Perched on a hilltop and surrounded by a lush 22-hectare (54-acre) farm, the G.A.S. Farm House outside the village of Ikiṣẹ in southern Nigeria is not your average place for an artist residency. For Kosisochukwu Nnebe, who works at the intersection of food and art, it’s the ultimate retreat.
The 31-year-old Nigerian-Canadian is one of the first artists to be hosted at the Guest Artists Space Foundation’s barn house near the town of Ijebu Ode in Ogun state. Although she is a late riser, each morning before she has a chance to prepare eggs on agege bread, Nnebe is out of the door, heading to a banana grove five minutes’ walk away to cut banana leaves for use in a process called chlorophyll printing.

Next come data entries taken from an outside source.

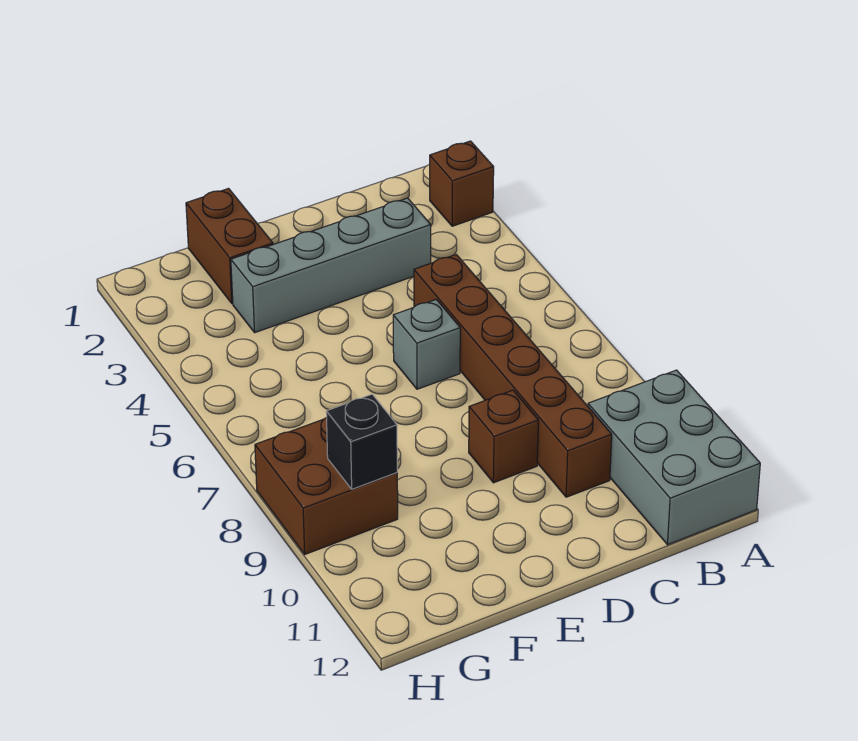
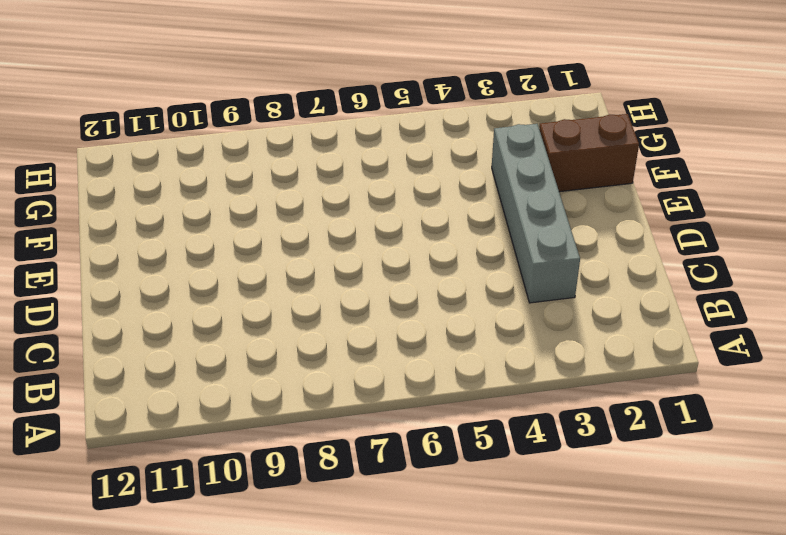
none -> brown 1x1 brick [430,141,494,226]
none -> grey 2x3 brick [588,370,760,545]

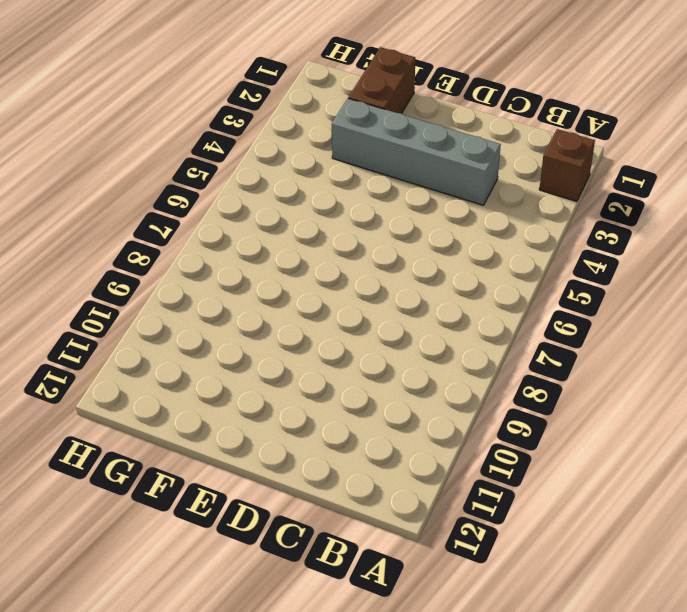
none -> grey 2x3 brick [588,370,760,545]
none -> brown 1x6 brick [414,255,612,497]

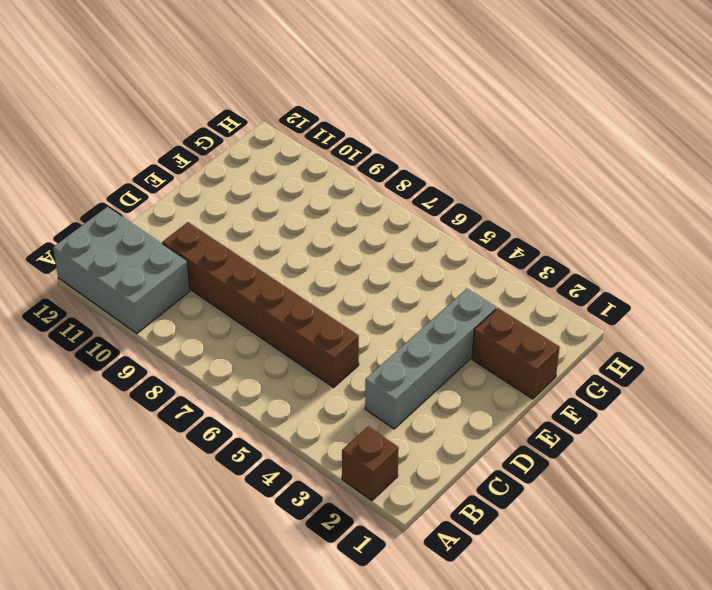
none -> grey 1x1 brick [393,300,460,389]
none -> brown 1x1 brick [469,390,538,483]

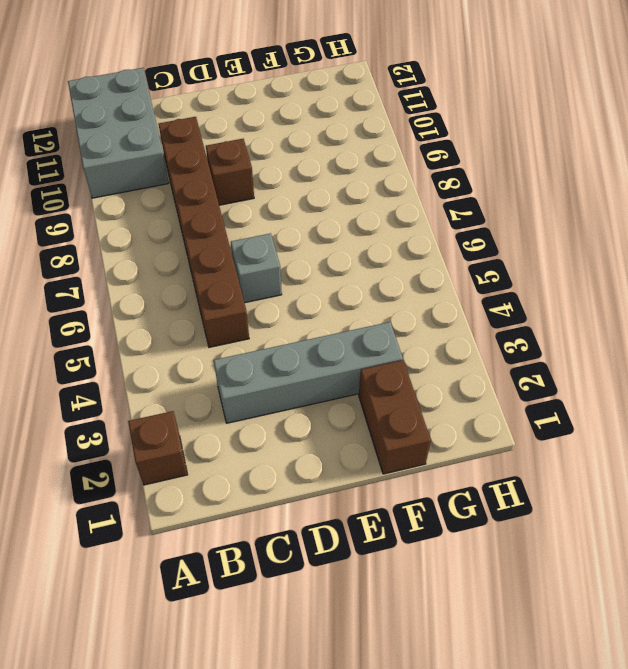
none -> brown 2x2 brick [255,417,398,554]
none -> black 1x1 brick [326,394,397,489]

The technique involves developing images through the action of photosynthesis. Nnebe’s particular interest is using the process to print archival images on banana leaves.
“Since 2020, I’ve been exploring the use of foodways – the eating habits and culinary practices of a people, region or historical period,” Nnebe says. She prints photographs of people and texts as “counter-archives” to challenge official records, and as a way to “open up subaltern perspectives”.
The farmhouse is one of two residences in Nigeria founded by the celebrated British-Nigerian artist Yinka Shonibare. The other is in Lagos, three hours’ drive from Ikiṣẹ.
When Shonibare started the farm in 2018, one of the first things he had to do was build a 3km access road. A portion of the land is a working farm, where 11 staff cultivate crops including tomatoes, habaneros, bell peppers maize and yams as part of the regenerative practices, with the produce sold at the farm gate and in the local village.
The G.A.S. Foundation was opened the following year, followed by the farmhouse residency building, which is solar-powered. Its tall windows and perforated external walls let in natural light, as part of the design by Lagos-based architects MOE+AA, led by Papa Omotayo.
Inside the house there is a shared common area with a living room and kitchen, a studio with large desks and easels, and two bedrooms for visiting artists plus a third room reserved for Shonibare.
“Besides the whistling of the wind, the intermittent pattering of rain against the roof, the distant sound of machetes cutting through dense plant life on the farm, there is an underlying stillness and quiet that is a welcome and sharp contrast from the chaos of Lagos,” Nnebe says.
Nnebe has been printing archival images on the banana leaves she harvests as a way to tell the complex stories behind the plant and its history. The banana industry, she says, has “historically had one of the most controversial production and supply systems – replete with egregious labour practices, the domination of single variants and the associated extensive use of pesticides that arises as a result”.
In addition to the small banana grove, the farm features fields full of cassava, another crop that Nnebe became fascinated with after she spent time in Jamaica last year and discovered that enslaved Africans in the 18th century used the plant to make a poison to give to their masters.
Among the jobs she did before becoming a full-time artist in 2023, Nnebe worked as part of a team within the Canadian government that led to the development of the country’s first national food policy.
She says: “It was [through] this experience … [that] I came to understand food as inherently political – something I now try to communicate through my art practice.”
G.A.S. and its UK-based sister organisation, Yinka Shonibare Foundation (Y.S.F.), came out of a project space that Shonibare started in 2008 in the ground floor of his studio in Hackney, London.
“The farm is in part about addressing food security,” says Belinda Holden, the chief executive officer at Y.S.F. “It really comes out of Yinka’s practice as an artist. At heart, he’s a political artist, dealing with issues including migration, identity, climate and post-colonial reimaginings.”
The G.A.S. Foundation in Lagos, which started in 2022, hosts three artists at a time and has hosted more than 60 to date. “A central ethos of the foundations is for the three artists to comingle and interact with one another in a way that enriches their experience during the residency,” according to Moni Aisida, the executive director at G.A.S.
The first artist in residence this year at the Ikiṣẹ farmhouse was Misheck Masamvu, from Zimbabwe, who stayed for almost six weeks, from August to early October.
“The residency provided fragmented pockets of time, a stark contrast to the hustle and bustle between Lagos and Ikiṣẹ,” says Masamvu, who has a farm in Zimbabwe and works as an abstract painter. “It created the perfect opportunity to slow down, break down boundaries and immerse myself fully into the environment.”
The work he completed included a double-sided canvas, stretched across makeshift frames, inspired by “the subtle shifts of the environment: the birds that nested near the cornfields, the vivid colours of pawpaw leaves, and the ants crossing my path to the studio”.
Meanwhile, Nnebe, whose residency ends in early December, says the caretaker of the farm has asked her to make portraits of her family.
“There is an excitement at the thought of seeing oneself imprinted on plant life in such a way – and the question then turns to: how do we preserve it? I think this is a very human impulse that speaks to our desire to see ourselves reflected in our environment, but also to leave a trace.”